● **Dataset records**
====================

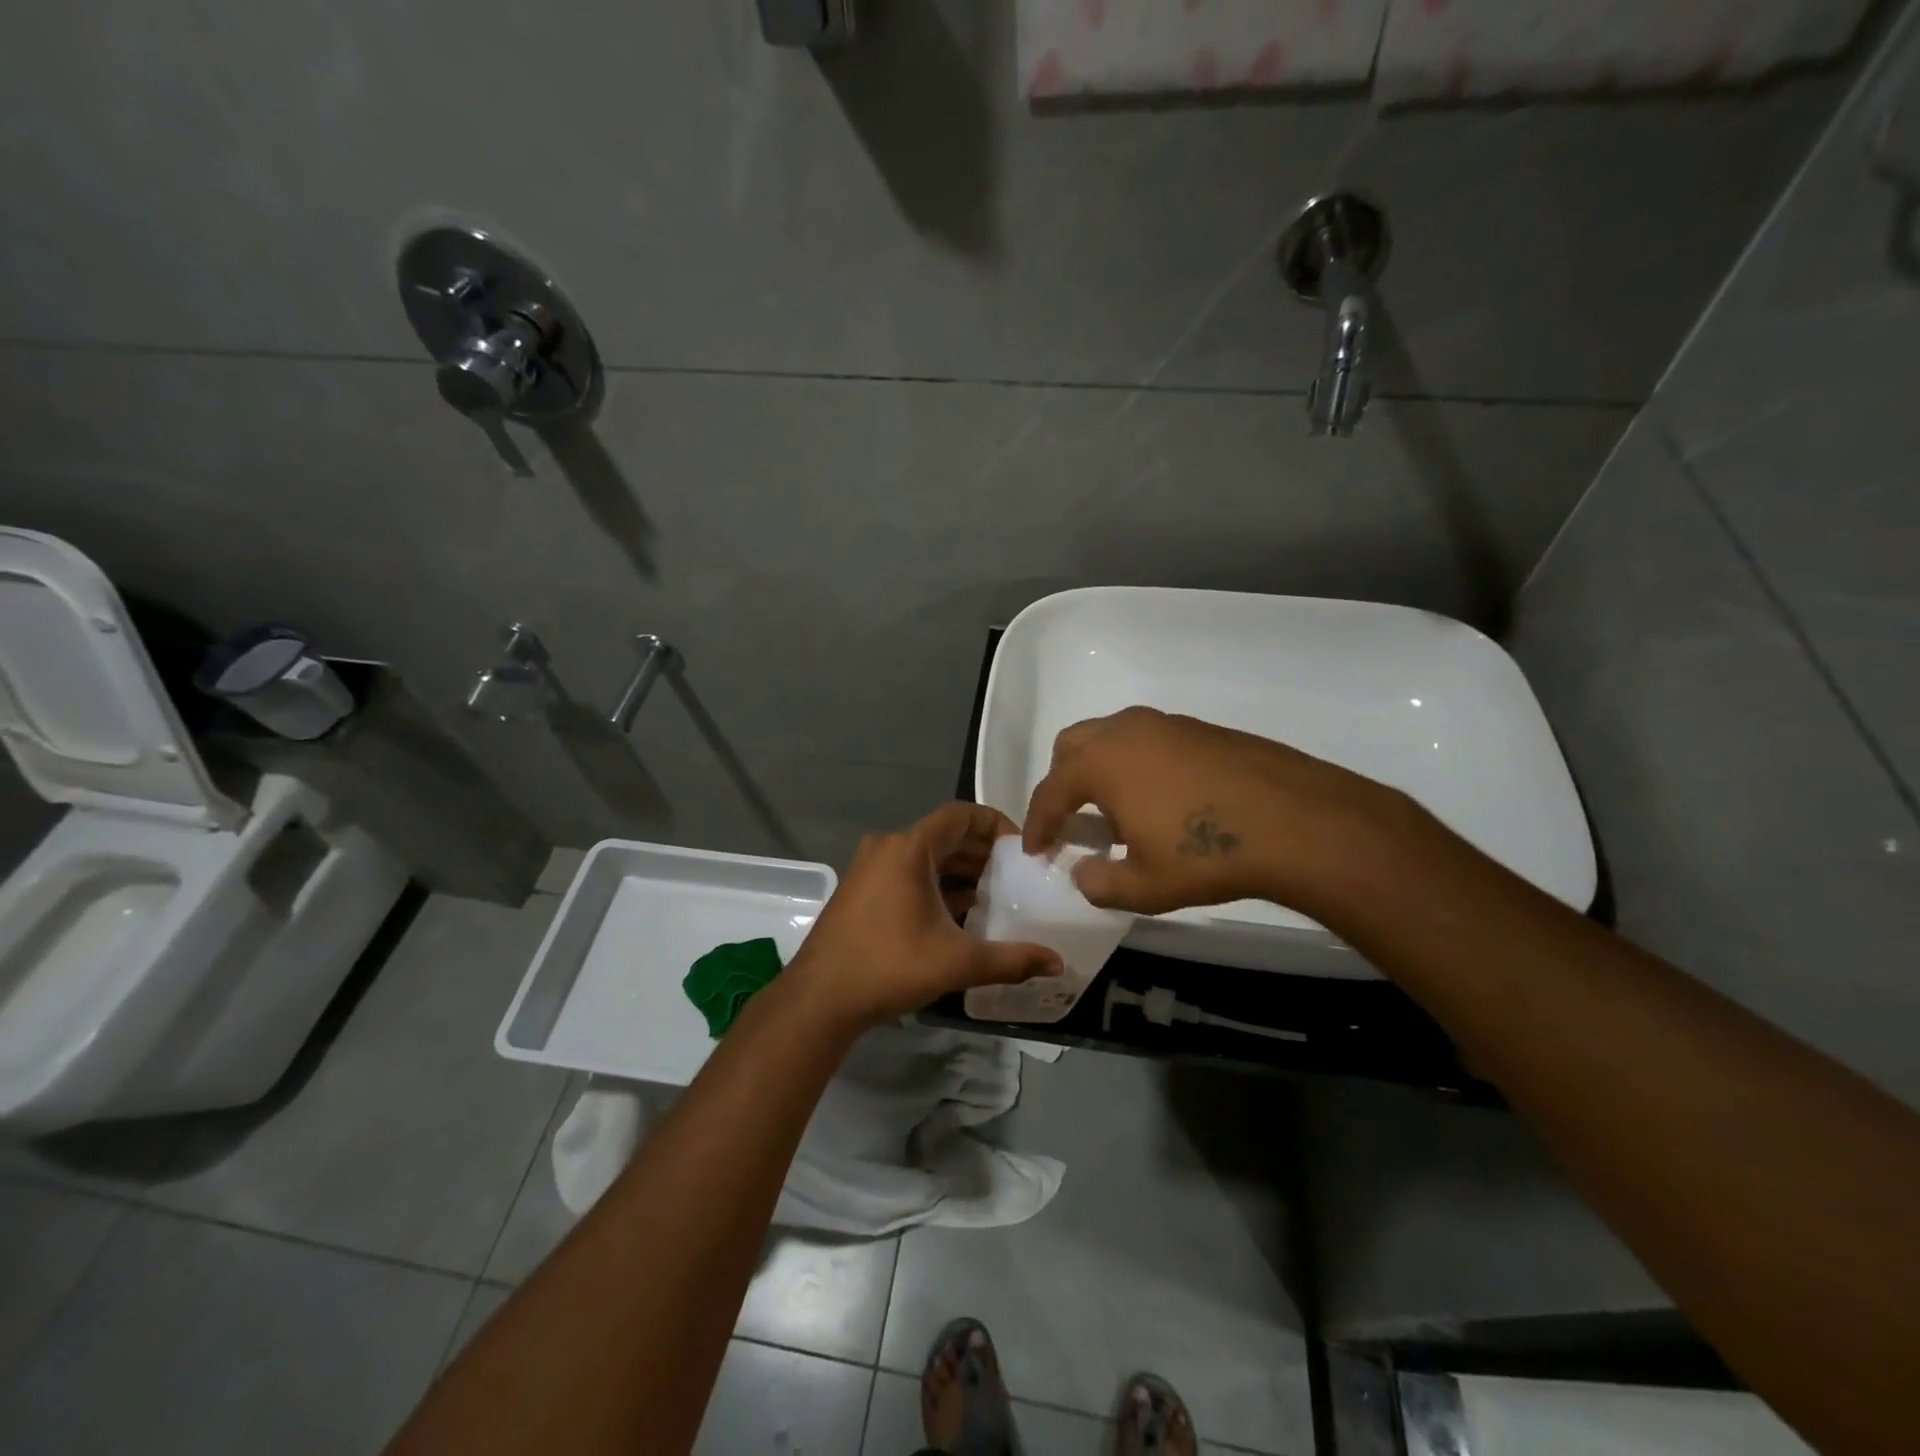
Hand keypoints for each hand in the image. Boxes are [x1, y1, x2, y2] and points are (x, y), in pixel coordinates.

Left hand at [791, 802, 1062, 1026]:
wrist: (819, 999)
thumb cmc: (889, 966)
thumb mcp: (957, 962)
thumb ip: (1011, 960)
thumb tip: (1057, 964)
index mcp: (908, 848)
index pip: (960, 814)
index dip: (994, 823)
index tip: (1021, 846)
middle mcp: (887, 847)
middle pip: (943, 834)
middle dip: (981, 850)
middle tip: (1015, 872)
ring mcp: (870, 868)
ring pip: (925, 856)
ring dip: (959, 869)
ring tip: (994, 891)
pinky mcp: (862, 890)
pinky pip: (907, 873)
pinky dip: (935, 883)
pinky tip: (960, 910)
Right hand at [1021, 706, 1411, 916]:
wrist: (1295, 820)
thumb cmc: (1207, 853)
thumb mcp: (1144, 886)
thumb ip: (1099, 883)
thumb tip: (1082, 872)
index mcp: (1100, 762)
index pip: (1050, 791)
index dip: (1037, 823)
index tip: (1034, 850)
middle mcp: (1125, 731)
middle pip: (1072, 747)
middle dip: (1061, 782)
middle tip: (1068, 820)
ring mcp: (1165, 724)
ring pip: (1111, 737)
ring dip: (1099, 770)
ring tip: (1115, 812)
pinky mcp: (1199, 728)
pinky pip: (1147, 741)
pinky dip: (1134, 765)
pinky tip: (1159, 800)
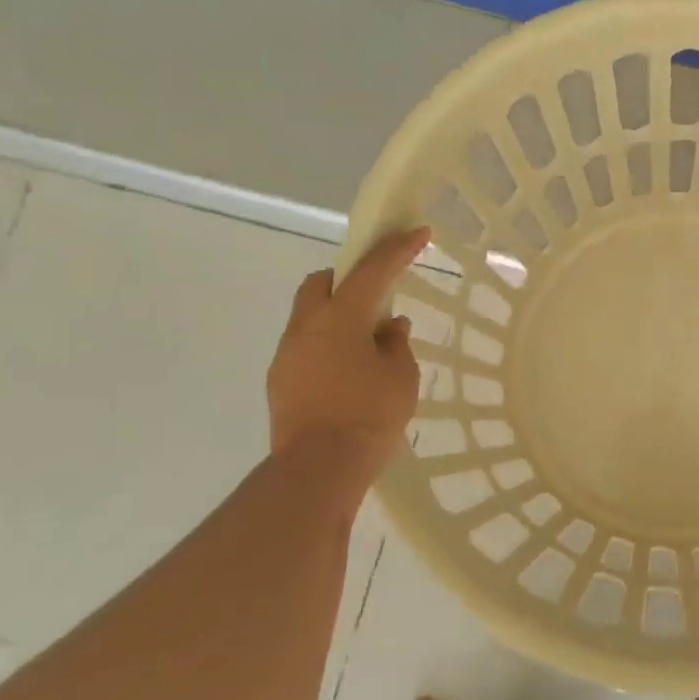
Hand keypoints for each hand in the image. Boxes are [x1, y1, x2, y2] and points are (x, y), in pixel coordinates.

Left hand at [266, 227, 429, 480]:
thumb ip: (395, 344)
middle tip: (377, 292)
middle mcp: (306, 327)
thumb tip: (388, 327)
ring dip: (338, 314)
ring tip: (368, 339)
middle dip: (348, 277)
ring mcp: (287, 354)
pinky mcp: (281, 380)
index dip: (396, 249)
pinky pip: (306, 345)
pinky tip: (350, 369)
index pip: (371, 271)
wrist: (319, 467)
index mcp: (340, 318)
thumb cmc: (369, 415)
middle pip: (322, 283)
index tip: (416, 232)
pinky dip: (328, 343)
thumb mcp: (400, 376)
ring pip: (310, 315)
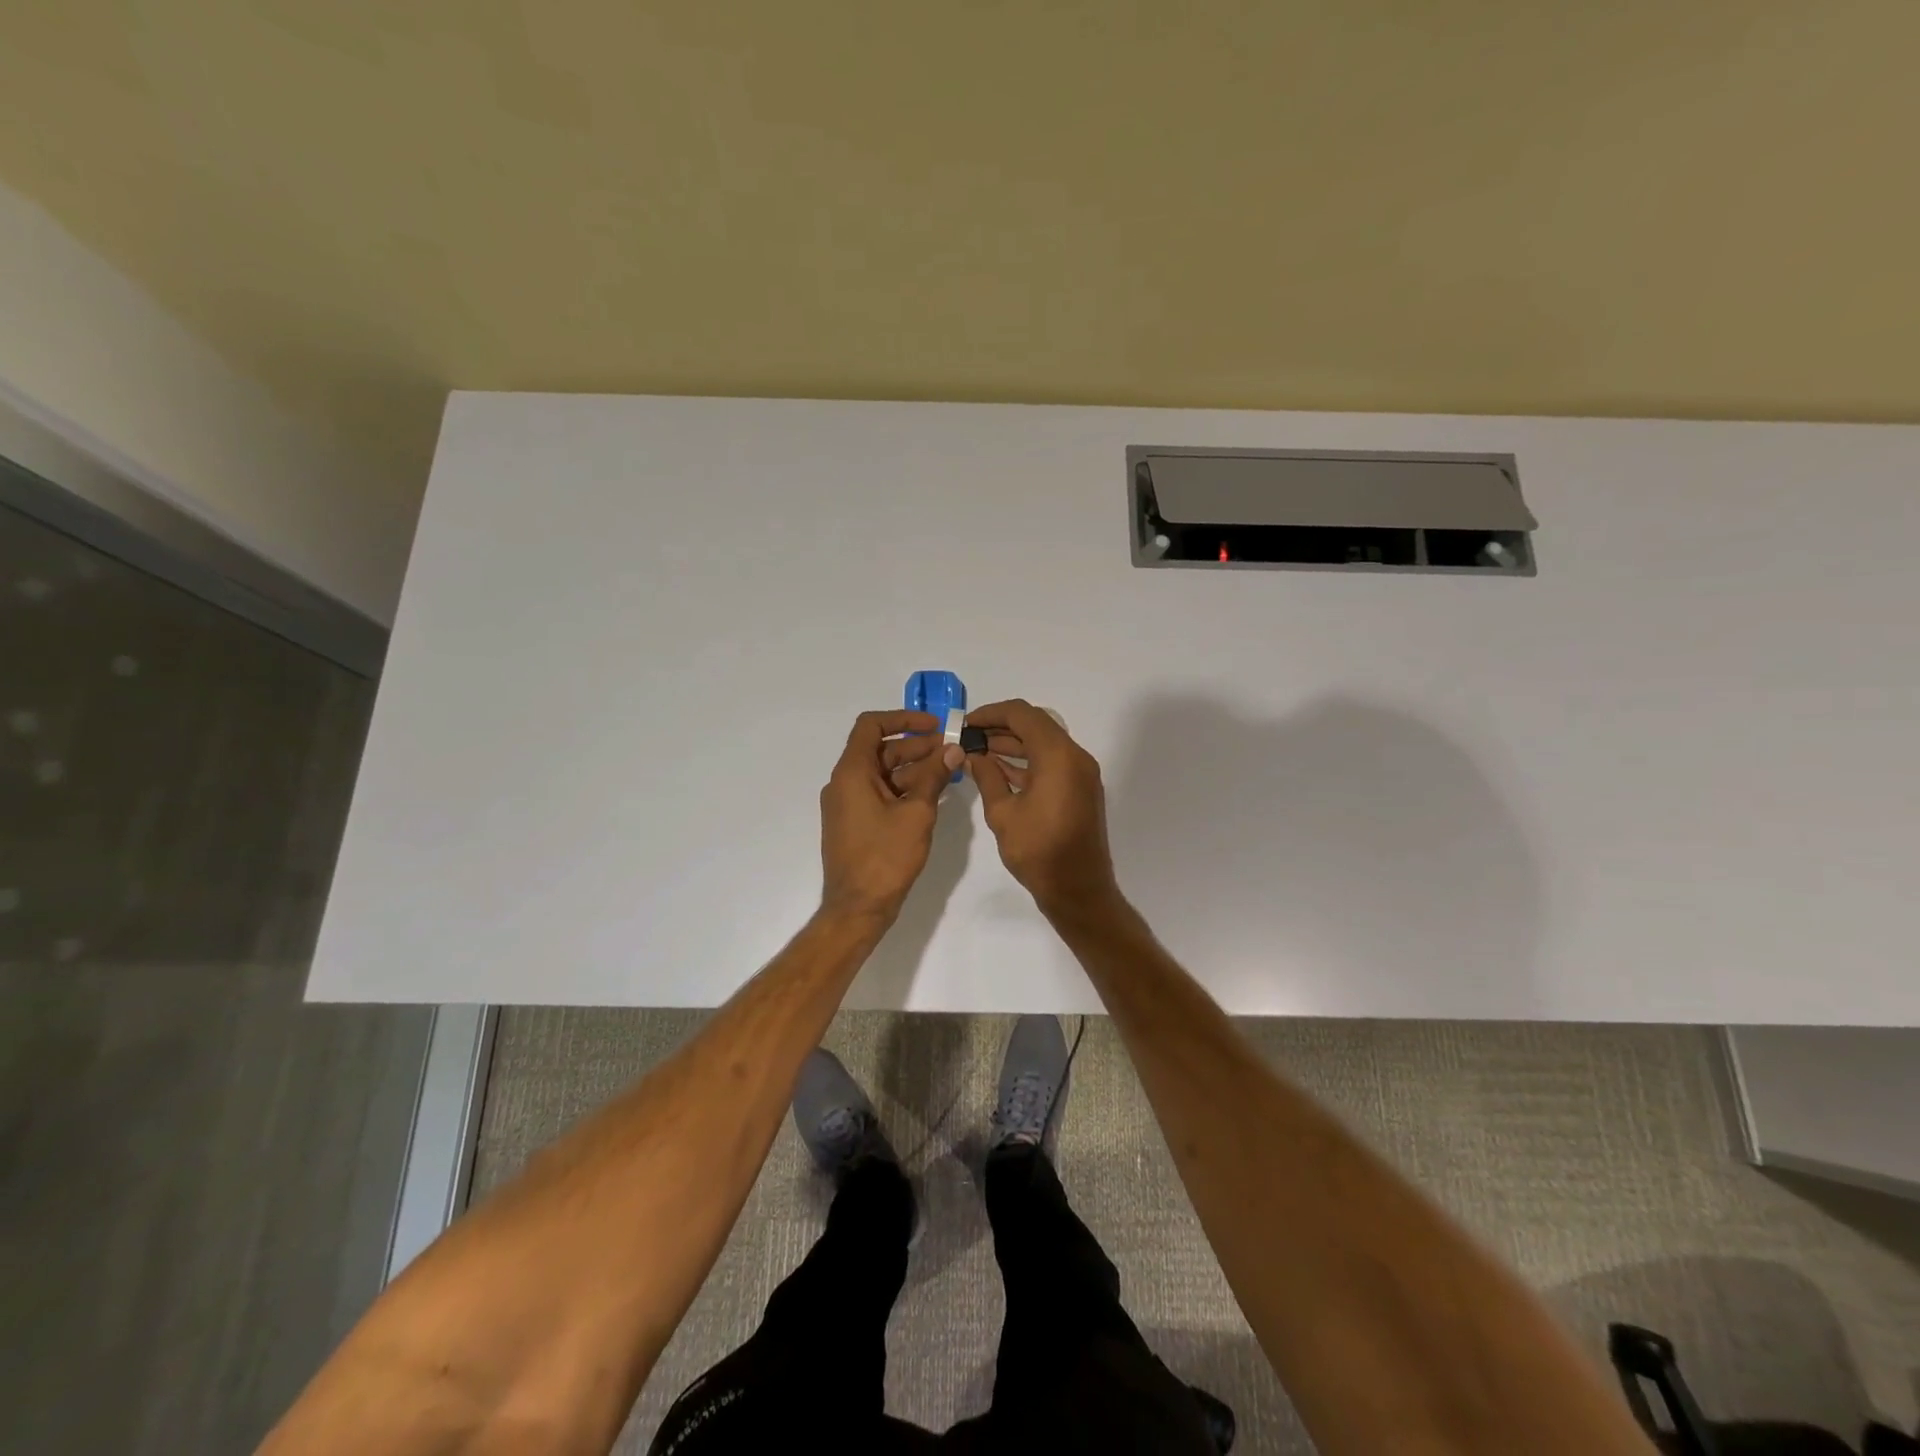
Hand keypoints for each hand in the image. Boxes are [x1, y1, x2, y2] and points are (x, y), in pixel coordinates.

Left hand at [819, 710, 963, 921]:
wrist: (857, 908)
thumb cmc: (885, 857)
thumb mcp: (917, 813)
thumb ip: (934, 777)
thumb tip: (953, 749)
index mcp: (851, 772)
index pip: (871, 725)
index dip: (903, 718)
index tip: (935, 726)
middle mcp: (844, 782)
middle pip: (881, 749)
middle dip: (917, 746)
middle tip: (952, 749)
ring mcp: (847, 804)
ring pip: (883, 773)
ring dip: (914, 768)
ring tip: (950, 771)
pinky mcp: (855, 823)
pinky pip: (880, 793)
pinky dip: (905, 788)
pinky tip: (933, 794)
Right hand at [965, 699, 1120, 915]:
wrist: (1079, 889)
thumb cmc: (1038, 852)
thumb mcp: (1003, 813)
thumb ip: (987, 777)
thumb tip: (973, 756)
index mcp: (1058, 756)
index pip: (1022, 715)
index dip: (991, 713)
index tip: (966, 724)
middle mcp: (1075, 756)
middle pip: (1035, 725)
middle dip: (1001, 727)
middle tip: (969, 737)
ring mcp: (1081, 772)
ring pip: (1044, 743)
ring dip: (1013, 743)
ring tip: (978, 752)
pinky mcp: (1080, 788)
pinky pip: (1052, 761)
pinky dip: (1027, 760)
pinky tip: (999, 769)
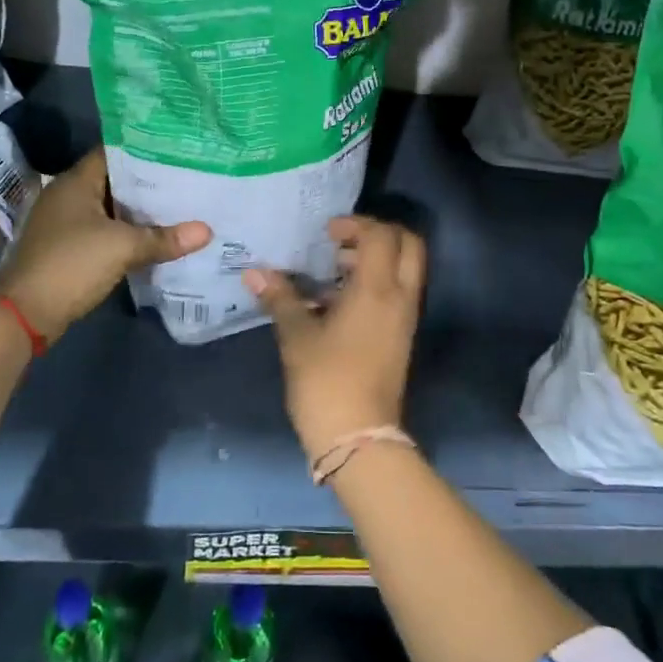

====================

● **Your assignment**
All lines from the beginning of the material above through the line holding "pinky dip: (328, 343)" are to be given again exactly, and no others; pictures do not go in.

● **Final answer**
Hand keypoints for each hand in the image. Boxes are [x1, y1, x2, y2] and points are (x, y), in pixel coordinates.

Left hand at [791, 802, 1062, 1026]:
wrist: (819, 999)
thumb cmc: (889, 966)
thumb mcp: (957, 962)
thumb ip: (1011, 960)
thumb tip: (1057, 964)
index mcp: (908, 848)
index pip: (960, 814)
index dip: (994, 823)
index tip: (1021, 846)
middle mcp: (887, 847)
middle pip: (943, 834)
middle dip: (981, 850)
middle tip: (1015, 872)
ring mcp: (870, 868)
ring pip: (925, 856)
ring dip: (959, 869)
ring tip: (994, 891)
pinky mcp: (862, 890)
pinky pip: (907, 873)
pinky dip: (935, 883)
pinky tip: (960, 910)
Right hand at [1021, 706, 1411, 916]:
wrist: (1295, 820)
thumb cmc: (1207, 853)
thumb mcp: (1144, 886)
thumb ip: (1099, 883)
thumb tip: (1082, 872)
index mcp: (1100, 762)
index pip: (1050, 791)
index dip: (1037, 823)
index tip: (1034, 850)
middle mcp: (1125, 731)
middle pip: (1072, 747)
middle dip: (1061, 782)
middle tip: (1068, 820)
ring mcp: (1165, 724)
ring pip: (1111, 737)
ring dip: (1099, 770)
ring tip: (1115, 812)
pinky mcp: (1199, 728)
pinky pip: (1147, 741)
pinky dip: (1134, 765)
pinky tip: (1159, 800)
Hand keypoints for each hand in the image. Boxes are [x1, y1, x2, y2] and points are (x, y), in pixel coordinates.

Left hand at [266, 227, 429, 480]:
thumb ip: (395, 344)
middle tip: (377, 292)
middle mcp: (306, 327)
thumb tip: (388, 327)
ring dip: (338, 314)
ring tip: (368, 339)
middle dip: (348, 277)
ring mcp: (287, 354)
pinky mcp: (281, 380)
index dip: (396, 249)
pinky pip: (306, 345)
pinky tip: (350, 369)
index pip: (371, 271)
wrist: (319, 467)
index mcp: (340, 318)
thumb cmc: (369, 415)
middle pip: (322, 283)
index tip: (416, 232)
pinky dip: (328, 343)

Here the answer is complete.